Task requirements
Copy out each line in the listing below that contains the word "inflation". Case counts, so only match that exact capitalization.

START Exercise inputs

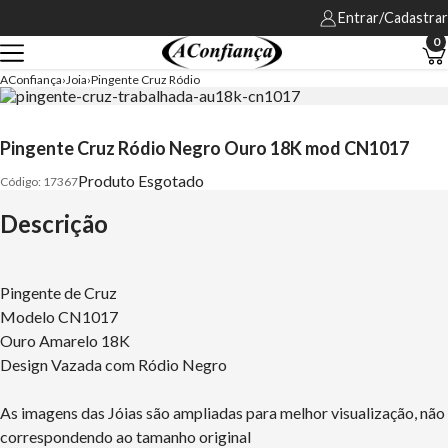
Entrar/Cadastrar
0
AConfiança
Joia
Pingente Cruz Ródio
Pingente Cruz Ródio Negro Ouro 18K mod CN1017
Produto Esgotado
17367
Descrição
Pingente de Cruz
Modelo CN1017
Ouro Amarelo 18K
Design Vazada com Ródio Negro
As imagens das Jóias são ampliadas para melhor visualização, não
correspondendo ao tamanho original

END Exercise inputs
START Exercise inputs

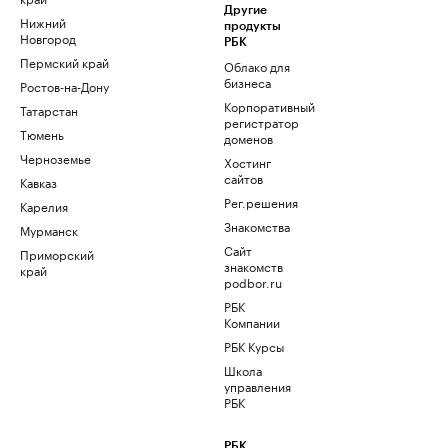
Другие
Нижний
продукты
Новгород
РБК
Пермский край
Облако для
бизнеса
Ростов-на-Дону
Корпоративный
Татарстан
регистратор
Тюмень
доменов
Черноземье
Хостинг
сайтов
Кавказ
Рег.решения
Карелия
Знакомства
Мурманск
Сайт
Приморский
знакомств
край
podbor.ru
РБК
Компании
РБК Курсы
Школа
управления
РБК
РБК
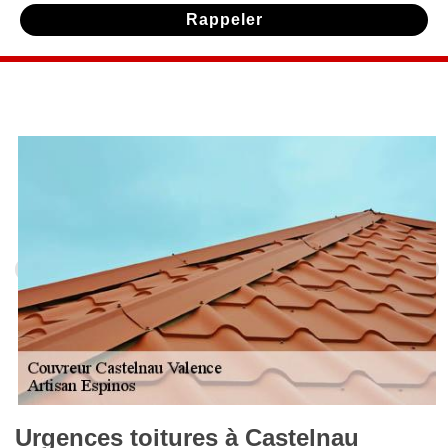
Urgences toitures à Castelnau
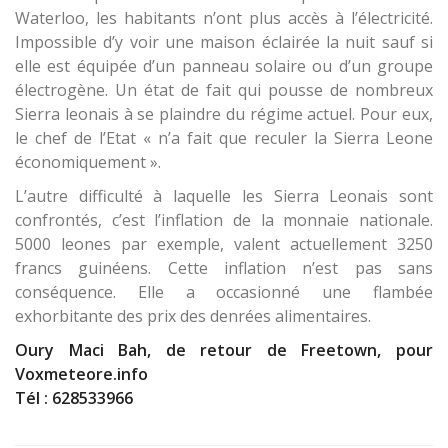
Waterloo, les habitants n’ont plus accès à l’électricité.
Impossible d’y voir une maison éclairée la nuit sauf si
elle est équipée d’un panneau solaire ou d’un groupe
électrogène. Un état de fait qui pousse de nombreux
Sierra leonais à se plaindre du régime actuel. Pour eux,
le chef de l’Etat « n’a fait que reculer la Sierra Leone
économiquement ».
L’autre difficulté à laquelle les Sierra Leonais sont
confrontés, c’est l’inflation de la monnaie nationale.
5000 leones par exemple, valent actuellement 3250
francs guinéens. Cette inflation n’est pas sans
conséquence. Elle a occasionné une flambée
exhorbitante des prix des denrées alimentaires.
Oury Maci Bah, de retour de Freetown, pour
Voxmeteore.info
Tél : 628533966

END Exercise inputs

Expected answer
confrontés, c’est l’inflation de la monnaie nationale.
francs guinéens. Cette inflation n’est pas sans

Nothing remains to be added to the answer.